__Required actions__:
**a)** Reproduce verbatim the passage of the Symantec earnings article between "Stephen Bennett, CEO" and "to $765m (£493m).", inclusive.
**b)** For each statement below, state yes or no as to whether the Symantec earnings article supports it, and quote the deciding words of that article exactly: (i) Turnover for the final three months of fiscal 2013 rose four per cent; (ii) Stephen Bennett is the third chief at the firm; (iii) Services made up 30 per cent of revenues.

__Page extract__:
How the cookie crumbles when profit tumbles 66%

Symantec's profits collapsed last quarter amid a company-wide restructure that will axe bosses and rejig routes to market.

For the final three months of fiscal 2013, which ended 31 March, the company's earnings tumbled 66 per cent on the year before to $188m (£121m). Turnover climbed four per cent to $1.748bn (£1.13bn), the largest organic growth rate in five years.

The consumer arm of the security and storage biz made up 30 per cent of revenues, Security & Compliance represented 30 per cent of sales, Storage and Server Management accounted for 36 per cent and Services four per cent.

Stephen Bennett, CEO and president of the security and storage software maker, is in the midst of a giant reorg in a bid to create Symantec 4.0 - he is the fourth chief at the firm. He has promised to turn around the firm's ailing fortunes.

"We delivered better-than-expected results for the quarter and the year," he said in a conference call with analysts.

Sales for the whole year grew three per cent to $6.9bn (£4.45bn) and the profit decline was less severe, dropping 34.7 per cent to $765m (£493m).

__Information provided__:
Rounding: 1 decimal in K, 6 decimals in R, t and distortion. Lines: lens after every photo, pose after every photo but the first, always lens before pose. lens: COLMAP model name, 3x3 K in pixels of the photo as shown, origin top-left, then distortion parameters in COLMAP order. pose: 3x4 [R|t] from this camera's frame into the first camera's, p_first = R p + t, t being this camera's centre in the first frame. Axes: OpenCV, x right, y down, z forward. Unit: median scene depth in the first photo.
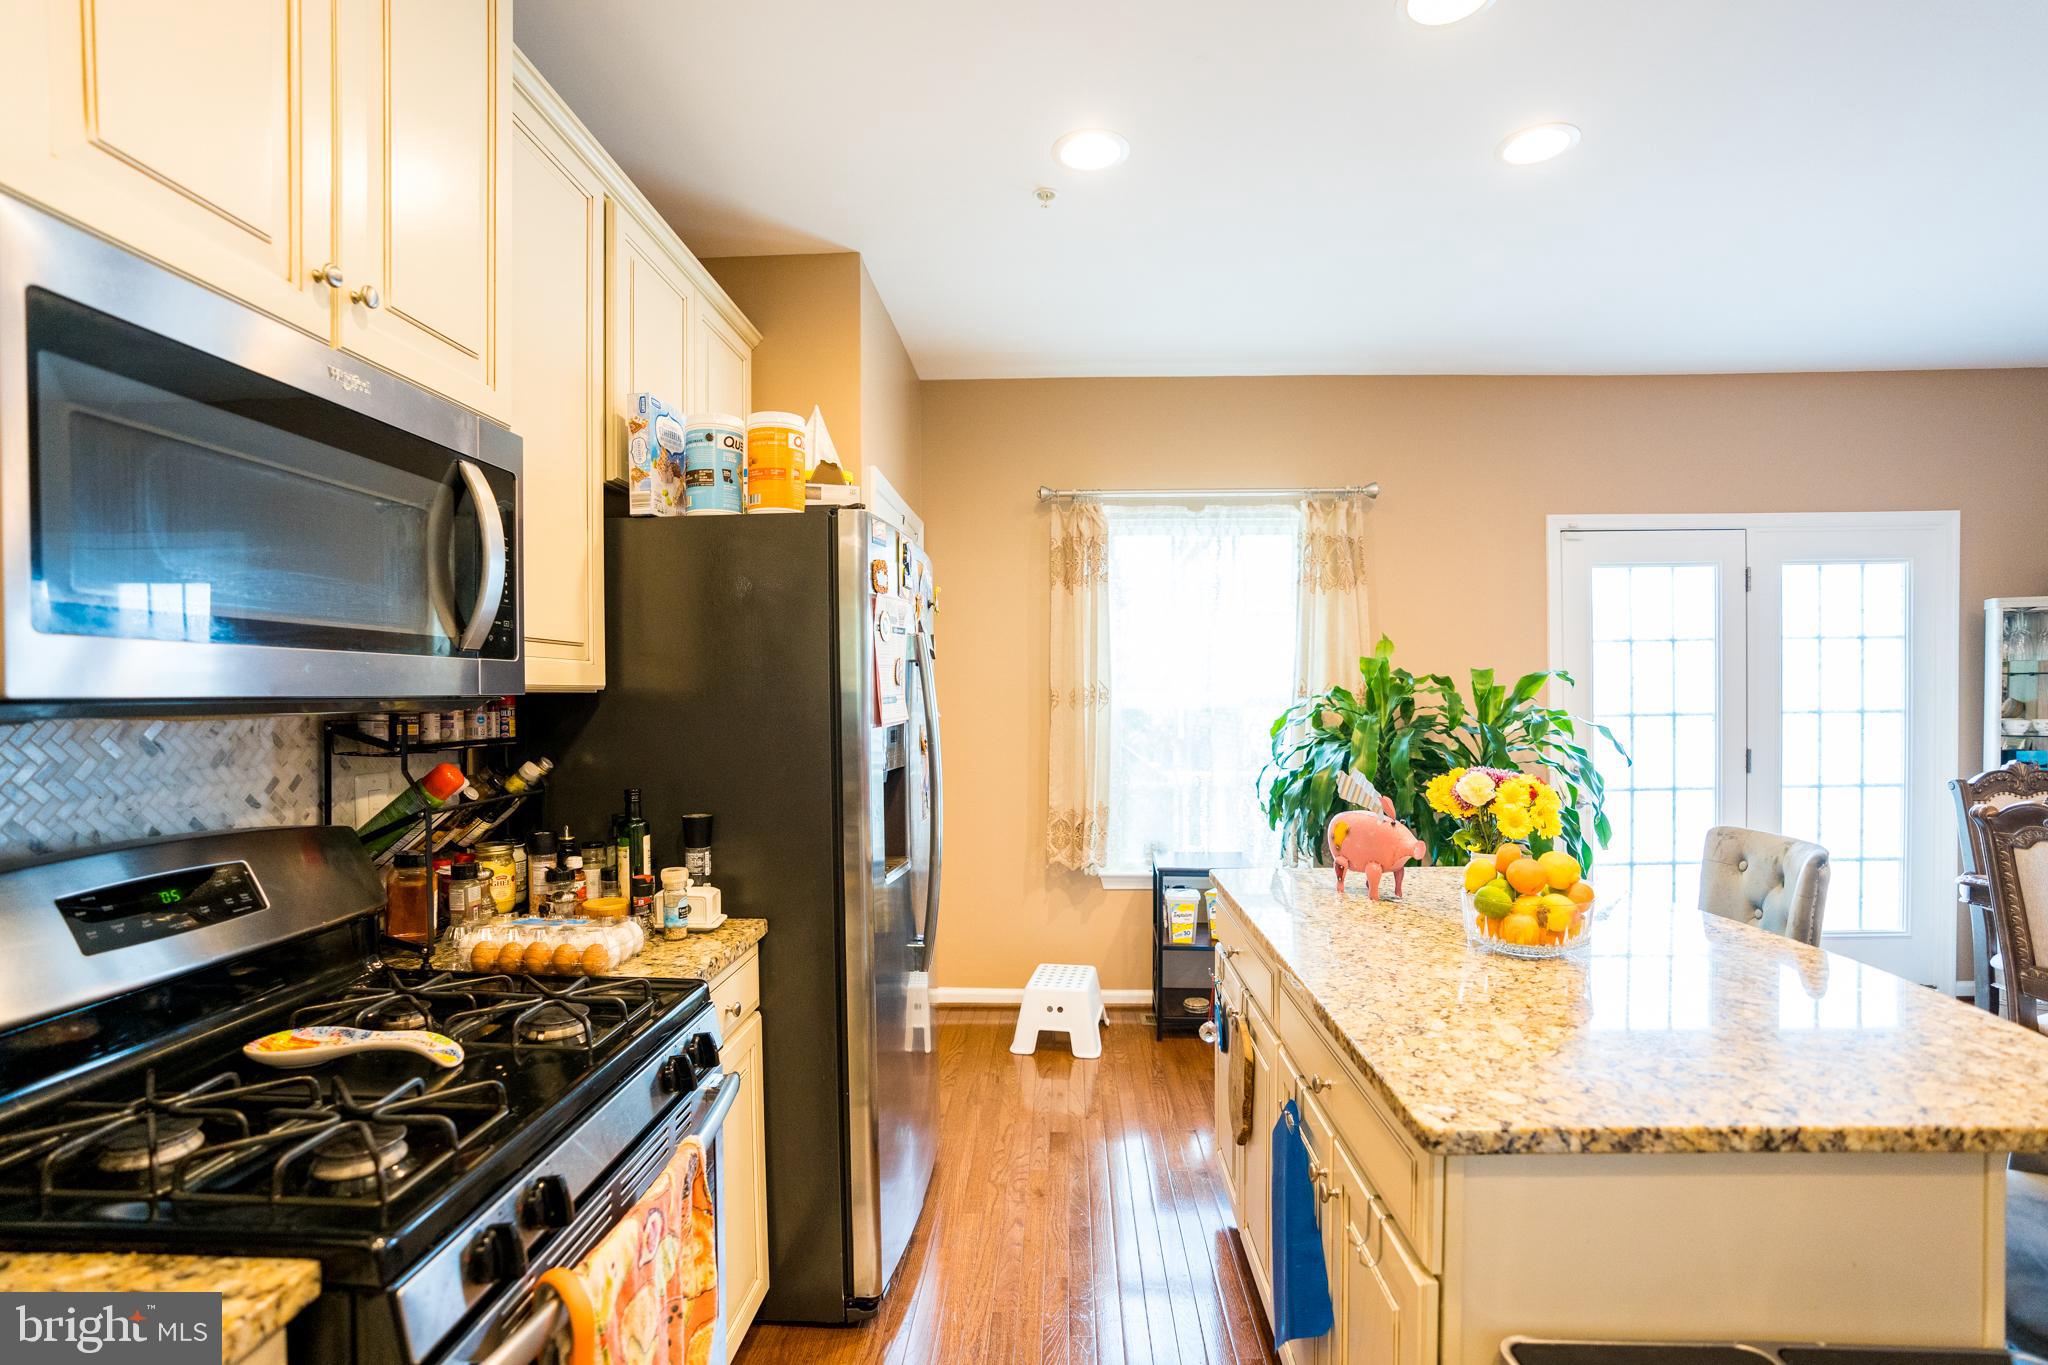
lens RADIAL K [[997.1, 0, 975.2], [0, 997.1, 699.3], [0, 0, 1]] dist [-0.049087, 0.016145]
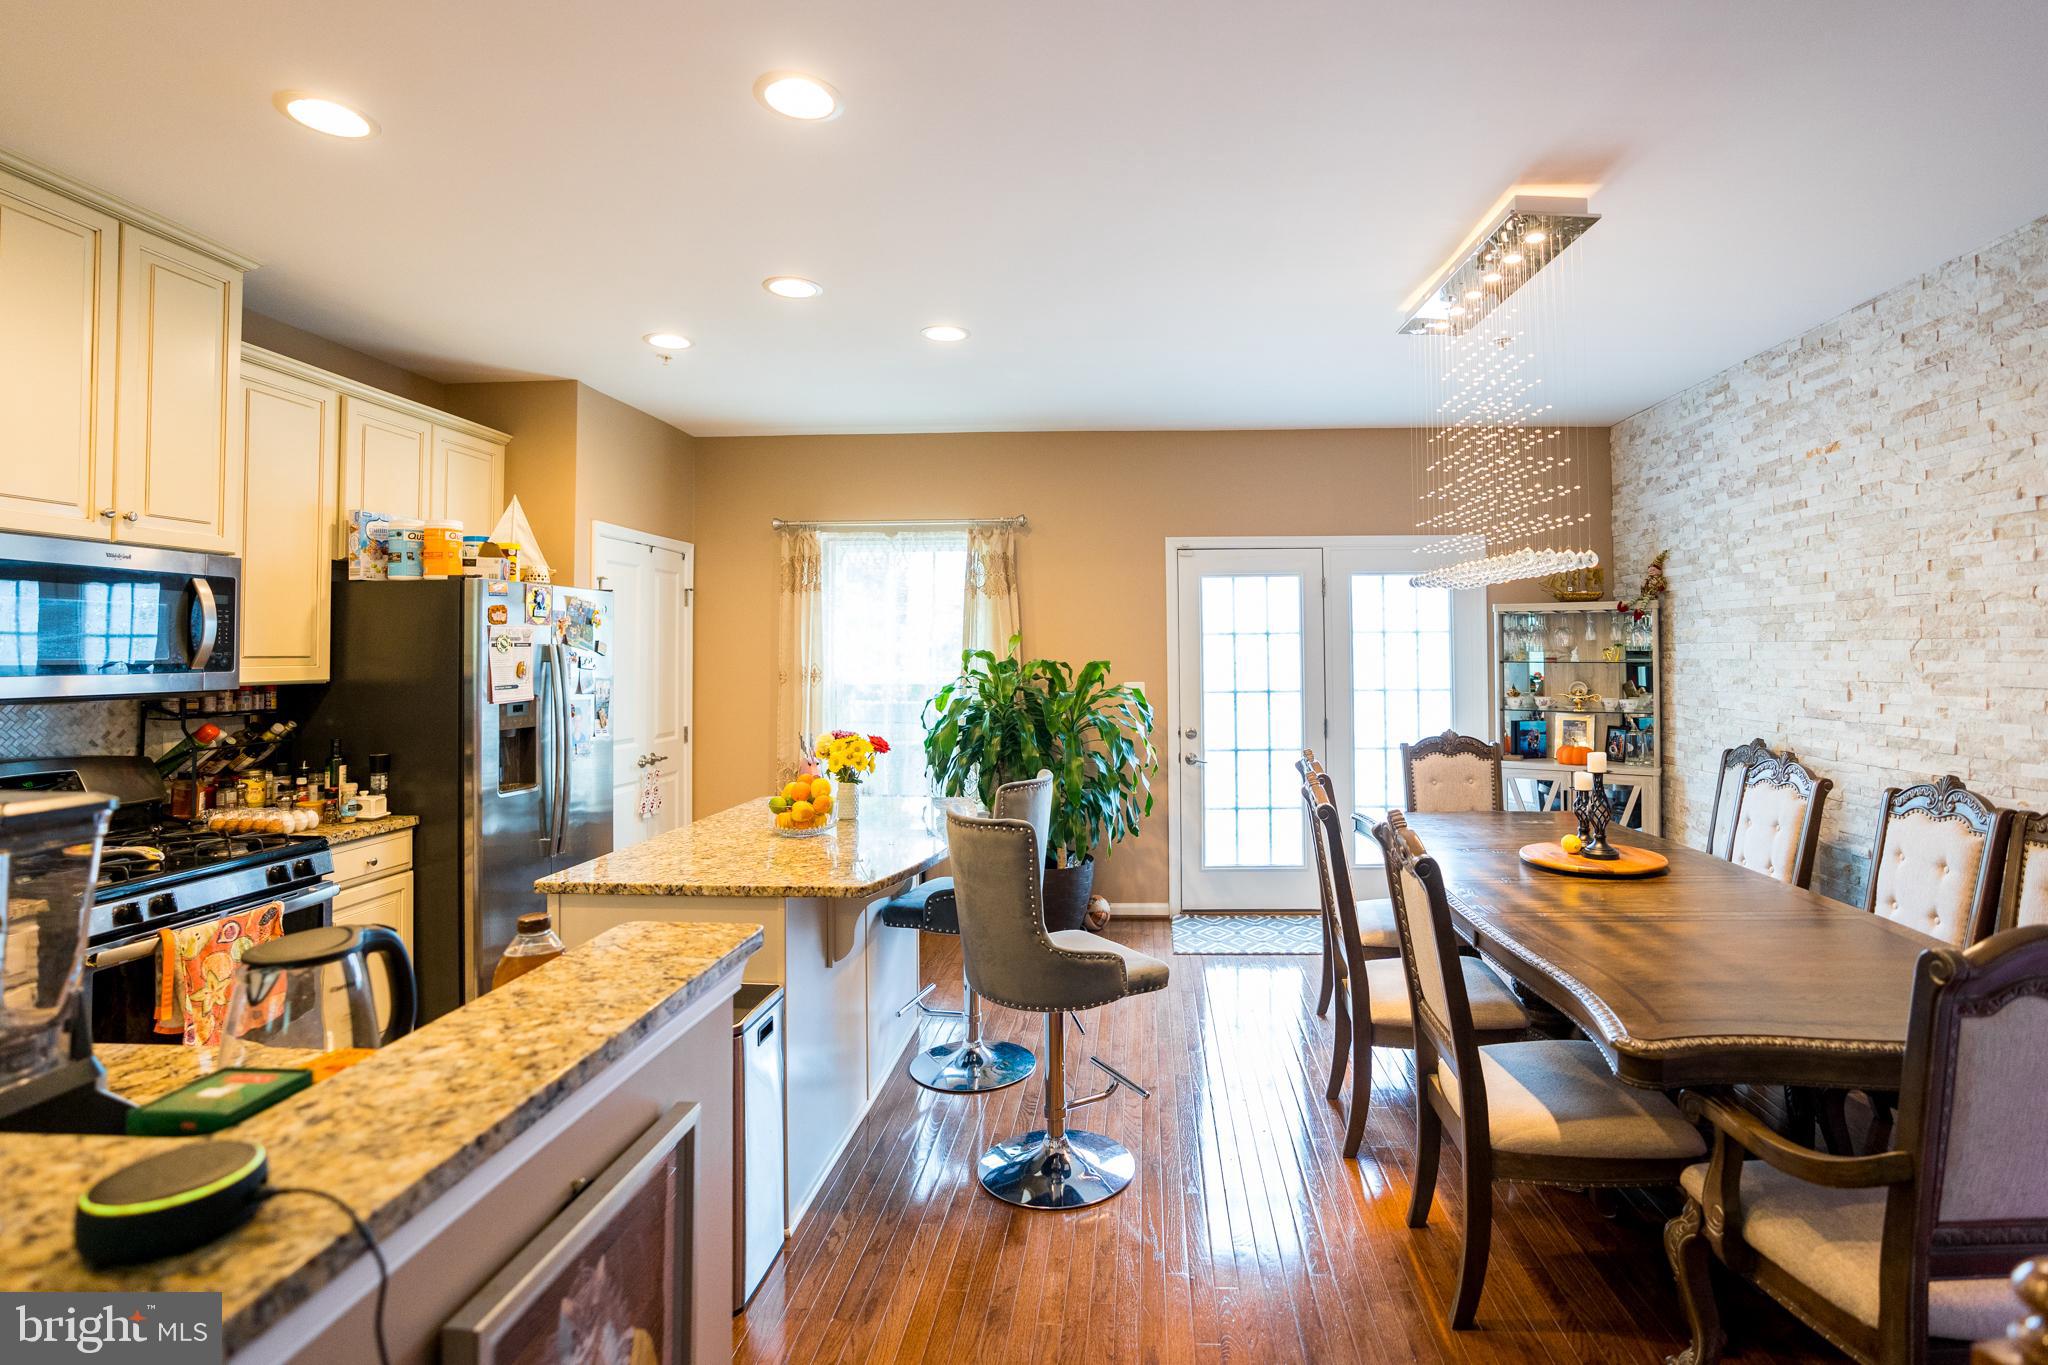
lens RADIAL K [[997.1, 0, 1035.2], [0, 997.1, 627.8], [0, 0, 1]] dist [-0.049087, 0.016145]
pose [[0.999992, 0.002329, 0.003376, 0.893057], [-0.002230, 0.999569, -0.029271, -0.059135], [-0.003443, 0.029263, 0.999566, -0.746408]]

...

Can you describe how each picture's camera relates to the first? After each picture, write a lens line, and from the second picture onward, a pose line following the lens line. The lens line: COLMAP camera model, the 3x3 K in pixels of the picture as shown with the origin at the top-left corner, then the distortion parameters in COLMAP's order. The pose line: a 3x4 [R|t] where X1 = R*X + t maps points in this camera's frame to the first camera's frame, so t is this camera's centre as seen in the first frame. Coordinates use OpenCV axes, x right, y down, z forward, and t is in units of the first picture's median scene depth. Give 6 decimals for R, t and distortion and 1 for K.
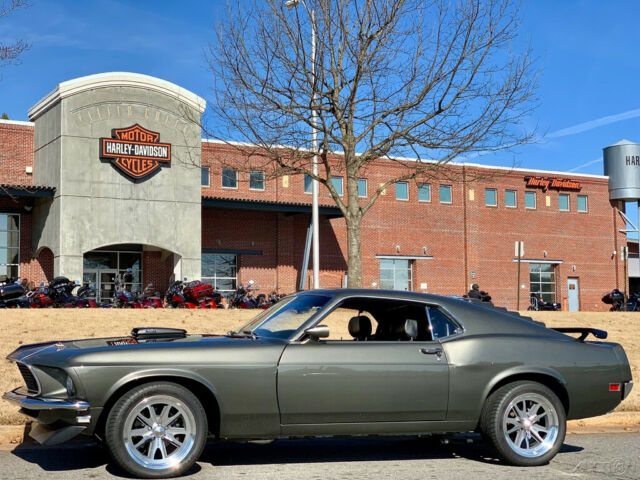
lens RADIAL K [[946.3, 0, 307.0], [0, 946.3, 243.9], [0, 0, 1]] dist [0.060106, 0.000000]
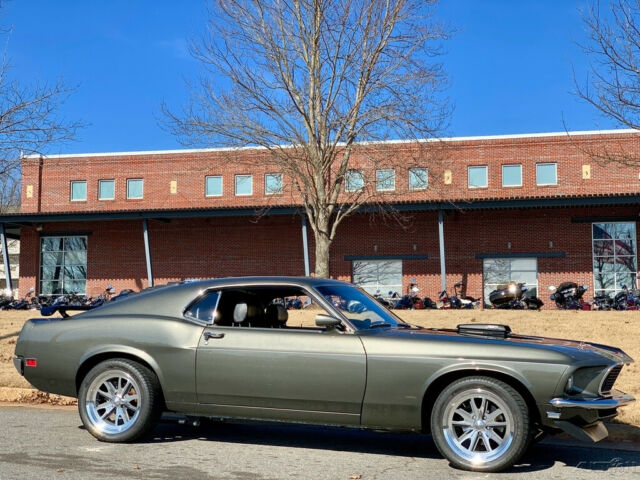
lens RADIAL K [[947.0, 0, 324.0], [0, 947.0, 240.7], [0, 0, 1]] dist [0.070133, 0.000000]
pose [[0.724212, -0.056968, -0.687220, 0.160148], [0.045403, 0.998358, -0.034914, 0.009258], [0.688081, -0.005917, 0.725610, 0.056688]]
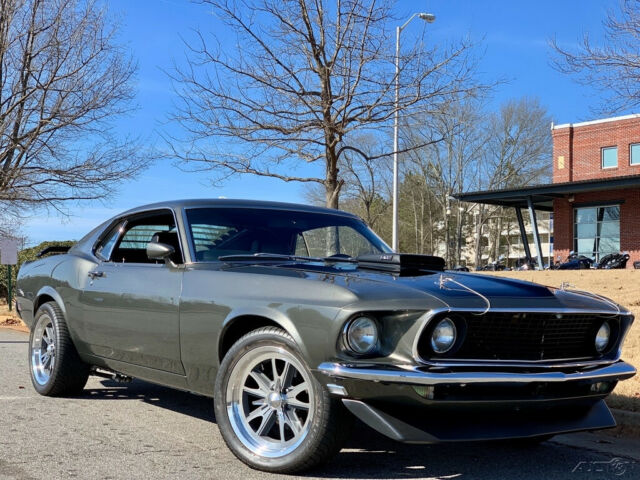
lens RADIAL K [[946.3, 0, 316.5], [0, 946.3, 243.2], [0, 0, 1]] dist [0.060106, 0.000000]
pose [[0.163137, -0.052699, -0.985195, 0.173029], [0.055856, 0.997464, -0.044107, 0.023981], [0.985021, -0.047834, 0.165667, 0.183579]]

__Solutions in order__:
**a)**
Stephen Bennett, CEO and president of the security and storage software maker, is in the midst of a giant reorg in a bid to create Symantec 4.0 - he is the fourth chief at the firm. He has promised to turn around the firm's ailing fortunes.

"We delivered better-than-expected results for the quarter and the year," he said in a conference call with analysts.

Sales for the whole year grew three per cent to $6.9bn (£4.45bn) and the profit decline was less severe, dropping 34.7 per cent to $765m (£493m).

**b)**
(i) Yes: "Turnover climbed four per cent to $1.748bn (£1.13bn)"
(ii) No: "he is the fourth chief at the firm"
(iii) No: "Services four per cent"